PROBLEM REQUIREMENTS: In the passage below on a father's death from the virus, reproduce the portion starting with "During those early" and going on through "course, he said.", with no changes.
START READING PASSAGE
Later on that night, the doctors let family members express their last words to him on the phone. Maurice said they told him how much they loved him and what he meant to them.
“It was heartbreaking,” he said. “You can’t see him, can’t touch him, can’t do anything.”
Maurice was told his father was the most critically ill person at the hospital at that time.
He was up all night because he knew another call would be coming, he just didn’t know when.
At about 3 a.m. on May 7, Maurice was told his father had coded and they performed CPR on him for 30 minutes with no results. Maurice told them they could stop. He was on his way to the hospital with his sister, but his mother told them not to come so they could stay safe from the virus. They left flowers and a card for her with the nurses.
During those early morning hours, his mother was laying in the next bed in the ICU unit to her husband and could tell something was going on from all the movement. Nurses wheeled her next to her husband and she was able to kiss him and tell him her last goodbye.
He died at 3:20 a.m.
Maurice said he was crying one moment grieving for his dad, and having to stop to be strong for his mother the next.
One of the worst parts, he said, was having to deal with this alone.
“It’s very serious and could happen to anybody,” Maurice said.
There’s no cure, you just treat the symptoms and hope the virus runs its course, he said.
His mother came home from the hospital last Tuesday but still tested positive for the virus because it remained in her bloodstream. She has to be quarantined for 14 days, Maurice said.
The family is still not able to be together.
“It’s been a nightmare with Twilight Zone stuff going on,” he said.
Everything of his father’s still is in the house, just like he left it, he said. One moment he was enjoying life with Teresa, riding his motorcycle and being a grandparent, and then he was gone in a matter of a few days, Maurice said.
“Take the virus as serious as possible,” he said. “If it doesn’t happen to you, it can happen to a loved one.”
If you or someone you know gets the virus, he said it’s a sad and lonely time.
END READING PASSAGE
START INFORMATION PROVIDED
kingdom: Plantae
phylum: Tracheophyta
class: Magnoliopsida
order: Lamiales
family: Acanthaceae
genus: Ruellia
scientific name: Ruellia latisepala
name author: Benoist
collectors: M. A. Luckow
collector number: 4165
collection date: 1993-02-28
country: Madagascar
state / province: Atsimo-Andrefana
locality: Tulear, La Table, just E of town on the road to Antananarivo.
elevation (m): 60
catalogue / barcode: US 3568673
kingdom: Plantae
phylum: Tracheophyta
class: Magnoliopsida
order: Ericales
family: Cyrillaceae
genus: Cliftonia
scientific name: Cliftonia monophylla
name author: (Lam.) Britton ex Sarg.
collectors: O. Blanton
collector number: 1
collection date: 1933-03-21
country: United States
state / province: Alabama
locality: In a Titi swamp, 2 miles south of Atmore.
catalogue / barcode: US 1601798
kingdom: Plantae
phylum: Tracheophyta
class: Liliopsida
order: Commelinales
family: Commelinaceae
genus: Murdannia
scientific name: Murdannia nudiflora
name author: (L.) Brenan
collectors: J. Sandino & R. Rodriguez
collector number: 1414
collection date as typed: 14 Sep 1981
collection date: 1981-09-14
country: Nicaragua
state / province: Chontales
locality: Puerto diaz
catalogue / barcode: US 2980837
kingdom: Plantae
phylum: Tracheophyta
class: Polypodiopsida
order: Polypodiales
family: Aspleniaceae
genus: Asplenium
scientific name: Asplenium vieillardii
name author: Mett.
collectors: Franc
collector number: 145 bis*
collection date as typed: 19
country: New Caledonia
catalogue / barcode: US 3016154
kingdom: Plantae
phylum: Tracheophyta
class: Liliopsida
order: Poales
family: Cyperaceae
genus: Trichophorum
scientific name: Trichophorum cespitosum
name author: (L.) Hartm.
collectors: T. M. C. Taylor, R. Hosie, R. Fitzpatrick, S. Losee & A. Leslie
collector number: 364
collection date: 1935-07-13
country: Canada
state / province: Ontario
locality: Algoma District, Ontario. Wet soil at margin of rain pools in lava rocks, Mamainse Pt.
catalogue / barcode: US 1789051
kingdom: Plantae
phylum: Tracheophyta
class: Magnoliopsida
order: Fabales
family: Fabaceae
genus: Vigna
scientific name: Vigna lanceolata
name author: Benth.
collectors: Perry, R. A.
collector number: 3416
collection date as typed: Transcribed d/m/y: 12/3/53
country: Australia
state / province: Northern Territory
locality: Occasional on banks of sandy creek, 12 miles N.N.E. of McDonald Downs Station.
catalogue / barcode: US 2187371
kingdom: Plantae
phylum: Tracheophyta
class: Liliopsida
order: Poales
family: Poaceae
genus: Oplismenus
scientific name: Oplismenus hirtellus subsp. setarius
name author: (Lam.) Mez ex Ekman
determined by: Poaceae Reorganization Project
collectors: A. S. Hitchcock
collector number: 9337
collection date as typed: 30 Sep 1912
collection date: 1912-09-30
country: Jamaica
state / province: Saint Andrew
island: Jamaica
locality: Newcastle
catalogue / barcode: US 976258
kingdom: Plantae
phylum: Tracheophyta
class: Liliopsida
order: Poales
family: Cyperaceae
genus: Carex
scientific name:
END INFORMATION PROVIDED
RESULT:
During those early morning hours, his mother was laying in the next bed in the ICU unit to her husband and could tell something was going on from all the movement. Nurses wheeled her next to her husband and she was able to kiss him and tell him her last goodbye.
He died at 3:20 a.m.
Maurice said he was crying one moment grieving for his dad, and having to stop to be strong for his mother the next.
One of the worst parts, he said, was having to deal with this alone.
“It’s very serious and could happen to anybody,” Maurice said.
There’s no cure, you just treat the symptoms and hope the virus runs its course, he said.